____ Source

In order to work with parboiled2 effectively you should understand the core concepts behind its rule DSL, mainly the "Value Stack" and how parboiled2 encodes value stack operations in the Scala type system.

Rule Types and the Value Stack

Apart from the input buffer and the cursor the parser manages another important structure: the "Value Stack". The value stack is a simple stack construct that serves as temporary storage for your Parser Actions. In many cases it is used for constructing an AST during the parsing run but it can also be used for "in-phase" computations (like in the Example_ above) or for any other purpose.

When a rule of a parboiled2 parser executes it performs any combination of the following three things:

  • match input, i.e. advance the input cursor
  • operate on the value stack, i.e. pop values off and/or push values to the value stack
  • perform side-effects

Matching input is done by calling Basic Character Matching_ rules, which do nothing but match input and advance the cursor. Value stack operations (and other potential side-effects) are performed by Parser Actions_.

It is important to understand that rules in parboiled2 (i.e. the rule methods in your parser class) do not directly return some custom value as a method result. Instead, all their consuming and producing values happens as side-effects to the value stack. Thereby the way that a rule interacts with value stack is encoded in the rule's type.

This is the general definition of a parboiled2 rule:

.. code:: Scala

class Rule[-I <: HList, +O <: HList]

This can look scary at first but is really quite simple. An HList is defined by shapeless_ and is essentially a type of list whose element number and element types are statically known at compile time. The I type parameter on Rule encodes what values (the number and types) the rule pops off the value stack and the O type parameter encodes what values (the number and types) the rule then pushes onto the value stack.

________

**Work to do:**
• a. Reproduce the entire parboiled2 passage word for word.
• b. Transcribe the stretch of the records from the line containing "pose: elev=63.0 azim=21.3 roll=8.5 dist=1.19" through the line containing "Dot at: (332, 206)", both lines included, and nothing else.
The records that come next are unrelated to the parboiled2 passage.

____ Dataset rows

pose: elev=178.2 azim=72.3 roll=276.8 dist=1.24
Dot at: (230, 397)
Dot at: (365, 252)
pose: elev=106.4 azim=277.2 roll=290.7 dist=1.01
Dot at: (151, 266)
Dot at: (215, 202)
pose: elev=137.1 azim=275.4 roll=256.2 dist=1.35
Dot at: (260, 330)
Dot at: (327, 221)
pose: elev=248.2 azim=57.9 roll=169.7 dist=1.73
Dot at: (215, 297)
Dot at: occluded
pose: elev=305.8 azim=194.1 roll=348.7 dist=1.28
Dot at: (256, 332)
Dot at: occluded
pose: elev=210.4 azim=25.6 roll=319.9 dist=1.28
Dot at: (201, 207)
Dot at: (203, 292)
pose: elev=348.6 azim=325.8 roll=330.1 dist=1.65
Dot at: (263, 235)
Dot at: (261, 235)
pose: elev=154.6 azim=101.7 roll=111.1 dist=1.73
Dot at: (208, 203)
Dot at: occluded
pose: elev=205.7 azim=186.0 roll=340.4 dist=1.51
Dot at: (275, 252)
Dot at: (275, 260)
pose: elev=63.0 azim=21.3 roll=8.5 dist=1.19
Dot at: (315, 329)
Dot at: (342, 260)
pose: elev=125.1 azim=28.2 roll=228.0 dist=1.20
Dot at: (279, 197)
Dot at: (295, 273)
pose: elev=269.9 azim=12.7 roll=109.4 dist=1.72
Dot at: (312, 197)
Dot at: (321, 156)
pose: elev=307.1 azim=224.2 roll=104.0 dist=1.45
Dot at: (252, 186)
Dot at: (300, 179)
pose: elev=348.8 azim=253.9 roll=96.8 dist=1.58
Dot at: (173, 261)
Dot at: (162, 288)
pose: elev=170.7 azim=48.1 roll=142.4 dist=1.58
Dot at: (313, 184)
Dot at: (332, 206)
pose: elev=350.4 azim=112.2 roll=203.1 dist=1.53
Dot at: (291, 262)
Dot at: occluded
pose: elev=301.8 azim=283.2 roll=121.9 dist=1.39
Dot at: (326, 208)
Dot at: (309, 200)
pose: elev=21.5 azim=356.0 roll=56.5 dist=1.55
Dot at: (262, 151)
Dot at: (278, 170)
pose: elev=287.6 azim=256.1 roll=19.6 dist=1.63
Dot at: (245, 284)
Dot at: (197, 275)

________

**Answers in order:**
• a.
In order to work with parboiled2 effectively you should understand the core concepts behind its rule DSL, mainly the "Value Stack" and how parboiled2 encodes value stack operations in the Scala type system.

Rule Types and the Value Stack

Apart from the input buffer and the cursor the parser manages another important structure: the "Value Stack". The value stack is a simple stack construct that serves as temporary storage for your Parser Actions. In many cases it is used for constructing an AST during the parsing run but it can also be used for "in-phase" computations (like in the Example_ above) or for any other purpose.

When a rule of a parboiled2 parser executes it performs any combination of the following three things:

  • match input, i.e. advance the input cursor
  • operate on the value stack, i.e. pop values off and/or push values to the value stack
  • perform side-effects

Matching input is done by calling Basic Character Matching_ rules, which do nothing but match input and advance the cursor. Value stack operations (and other potential side-effects) are performed by Parser Actions_.

It is important to understand that rules in parboiled2 (i.e. the rule methods in your parser class) do not directly return some custom value as a method result. Instead, all their consuming and producing values happens as side-effects to the value stack. Thereby the way that a rule interacts with value stack is encoded in the rule's type.

This is the general definition of a parboiled2 rule:

.. code:: Scala

class Rule[-I <: HList, +O <: HList]

This can look scary at first but is really quite simple. An HList is defined by shapeless_ and is essentially a type of list whose element number and element types are statically known at compile time. The I type parameter on Rule encodes what values (the number and types) the rule pops off the value stack and the O type parameter encodes what values (the number and types) the rule then pushes onto the value stack.

• b.
pose: elev=63.0 azim=21.3 roll=8.5 dist=1.19
Dot at: (315, 329)
Dot at: (342, 260)
pose: elev=125.1 azim=28.2 roll=228.0 dist=1.20
Dot at: (279, 197)
Dot at: (295, 273)
pose: elev=269.9 azim=12.7 roll=109.4 dist=1.72
Dot at: (312, 197)
Dot at: (321, 156)
pose: elev=307.1 azim=224.2 roll=104.0 dist=1.45
Dot at: (252, 186)
Dot at: (300, 179)
pose: elev=348.8 azim=253.9 roll=96.8 dist=1.58
Dot at: (173, 261)
Dot at: (162, 288)
pose: elev=170.7 azim=48.1 roll=142.4 dist=1.58
Dot at: (313, 184)
Dot at: (332, 206)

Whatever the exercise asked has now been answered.